Number of Arithmetic Triplets

Problem Description

You are given a 0-indexed, strictly increasing integer array nums and a positive integer diff. A triplet (i, j, k) is an arithmetic triplet if the following conditions are met

1. i < j < k,
2. nums[j] - nums[i] == diff, and
3. nums[k] - nums[j] == diff.

Return the number of unique arithmetic triplets.

Examples

Example 1:

Input: nums = [0,1,4,6,7,10], diff = 3
Output: 2
Explanation:
(1, 2, 4) is an arithmetic triplet because both 7 - 4 == 3 and 4 - 1 == 3.
(2, 4, 5) is an arithmetic triplet because both 10 - 7 == 3 and 7 - 4 == 3. 

Example 2:

Input: nums = [4,5,6,7,8,9], diff = 2
Output: 2
Explanation:
(0, 2, 4) is an arithmetic triplet because both 8 - 6 == 2 and 6 - 4 == 2.
(1, 3, 5) is an arithmetic triplet because both 9 - 7 == 2 and 7 - 5 == 2.

Complexity Analysis

*** Time Complexity:** $O(n*n*n)$

*** Space Complexity:** $O(1)$

Constraints

• 3 <= nums.length <= 200
• 0 <= nums[i] <= 200
• 1 <= diff <= 50

Solution

Approach

The provided solution for finding arithmetic triplets in an array employs a brute-force approach. It iterates through all possible combinations of three distinct indices (i, j, k) within the array 'nums', ensuring that 'i < j < k'. For each combination, it checks if the difference between the elements at these indices matches the specified difference 'diff'. Specifically, it verifies if the difference between 'nums[j]' and 'nums[i]' equals 'diff' and if the difference between 'nums[k]' and 'nums[j]' also equals 'diff'. If both conditions are met, it counts this triplet as a valid arithmetic triplet. The nested loops ensure that all combinations are considered, making the solution straightforward but not optimal for large input sizes due to its O(n^3) time complexity.

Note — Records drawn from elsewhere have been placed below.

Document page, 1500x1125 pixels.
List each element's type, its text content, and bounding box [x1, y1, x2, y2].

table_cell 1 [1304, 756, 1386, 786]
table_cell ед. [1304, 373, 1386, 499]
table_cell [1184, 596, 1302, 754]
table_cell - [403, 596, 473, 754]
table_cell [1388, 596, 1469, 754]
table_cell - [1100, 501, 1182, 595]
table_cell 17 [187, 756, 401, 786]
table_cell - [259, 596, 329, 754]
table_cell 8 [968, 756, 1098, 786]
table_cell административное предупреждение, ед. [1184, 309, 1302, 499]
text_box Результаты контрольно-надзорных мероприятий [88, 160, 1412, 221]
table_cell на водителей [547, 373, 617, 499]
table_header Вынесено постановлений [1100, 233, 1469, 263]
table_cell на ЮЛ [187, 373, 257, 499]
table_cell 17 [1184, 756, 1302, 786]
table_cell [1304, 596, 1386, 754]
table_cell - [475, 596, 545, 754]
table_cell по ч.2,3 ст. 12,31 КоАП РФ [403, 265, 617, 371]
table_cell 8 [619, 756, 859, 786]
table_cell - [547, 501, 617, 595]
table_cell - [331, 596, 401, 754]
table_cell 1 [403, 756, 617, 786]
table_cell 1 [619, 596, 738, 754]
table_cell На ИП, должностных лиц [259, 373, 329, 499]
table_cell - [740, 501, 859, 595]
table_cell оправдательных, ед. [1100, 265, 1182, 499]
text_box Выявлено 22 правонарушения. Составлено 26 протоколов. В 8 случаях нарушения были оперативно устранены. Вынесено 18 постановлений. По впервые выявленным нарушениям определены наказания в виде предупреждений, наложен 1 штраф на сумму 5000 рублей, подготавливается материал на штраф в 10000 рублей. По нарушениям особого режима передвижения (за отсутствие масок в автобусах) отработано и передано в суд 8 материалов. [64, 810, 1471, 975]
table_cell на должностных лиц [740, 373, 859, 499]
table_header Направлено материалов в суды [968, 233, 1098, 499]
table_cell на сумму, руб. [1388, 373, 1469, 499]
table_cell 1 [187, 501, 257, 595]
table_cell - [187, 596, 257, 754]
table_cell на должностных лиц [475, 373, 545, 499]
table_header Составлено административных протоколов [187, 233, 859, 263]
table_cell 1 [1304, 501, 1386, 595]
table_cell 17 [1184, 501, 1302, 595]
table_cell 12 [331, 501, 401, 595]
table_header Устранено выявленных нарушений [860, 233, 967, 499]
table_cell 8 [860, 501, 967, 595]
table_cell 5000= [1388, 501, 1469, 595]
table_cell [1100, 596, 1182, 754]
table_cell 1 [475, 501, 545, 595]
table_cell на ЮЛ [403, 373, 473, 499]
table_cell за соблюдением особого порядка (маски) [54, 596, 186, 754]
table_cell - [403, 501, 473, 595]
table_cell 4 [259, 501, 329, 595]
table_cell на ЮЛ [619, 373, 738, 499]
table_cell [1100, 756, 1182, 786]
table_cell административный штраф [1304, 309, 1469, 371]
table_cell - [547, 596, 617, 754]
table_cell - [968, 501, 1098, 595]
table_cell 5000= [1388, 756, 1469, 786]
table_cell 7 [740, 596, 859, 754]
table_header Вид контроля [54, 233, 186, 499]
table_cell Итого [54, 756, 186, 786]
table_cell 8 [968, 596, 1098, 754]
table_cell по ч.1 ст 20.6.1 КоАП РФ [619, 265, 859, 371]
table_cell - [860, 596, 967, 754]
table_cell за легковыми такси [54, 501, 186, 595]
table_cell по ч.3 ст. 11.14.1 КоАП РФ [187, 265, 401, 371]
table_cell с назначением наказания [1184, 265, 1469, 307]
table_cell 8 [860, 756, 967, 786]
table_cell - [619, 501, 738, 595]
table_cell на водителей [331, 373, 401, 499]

Code in Different Languages

C++

Written by @ImmidiSivani

#include <vector>
using namespace std;

class Solution {
public:
    int arithmeticTriplets(vector<int>& nums, int diff) {
        int c = 0;
        for (int i = 0; i < nums.size() - 2; i++) {
            for (int j = i + 1; j < nums.size() - 1; j++) {
                for (int k = j + 1; k < nums.size(); k++) {
                    if (nums[j] - nums[i] == diff && nums[k] - nums[j] == diff) {
                        c++;
                    }
                }
            }
        }
        return c;
    }
};

Java

Written by @ImmidiSivani

class Solution {
    public int arithmeticTriplets(int[] nums, int diff) {
        int c=0;
        for(int i=0;i<nums.length-2;i++){
            for(int j=i+1;j<nums.length-1;j++){
                for(int k=j+1;k<nums.length;k++){
                    if(nums[j]-nums[i]==diff && nums[k]-nums[j]==diff){
                        c++;
                    }
                }
            }
        }
        return c;
    }
}

Python

Written by @ImmidiSivani

class Solution:
    def arithmeticTriplets(self, nums, diff):
        c = 0
        for i in range(len(nums) - 2):
            for j in range(i + 1, len(nums) - 1):
                for k in range(j + 1, len(nums)):
                    if nums[j] - nums[i] == diff and nums[k] - nums[j] == diff:
                        c += 1
        return c

References

• LeetCode Problem: Number of Arithmetic Triplets

• Solution Link: Number of Arithmetic Triplets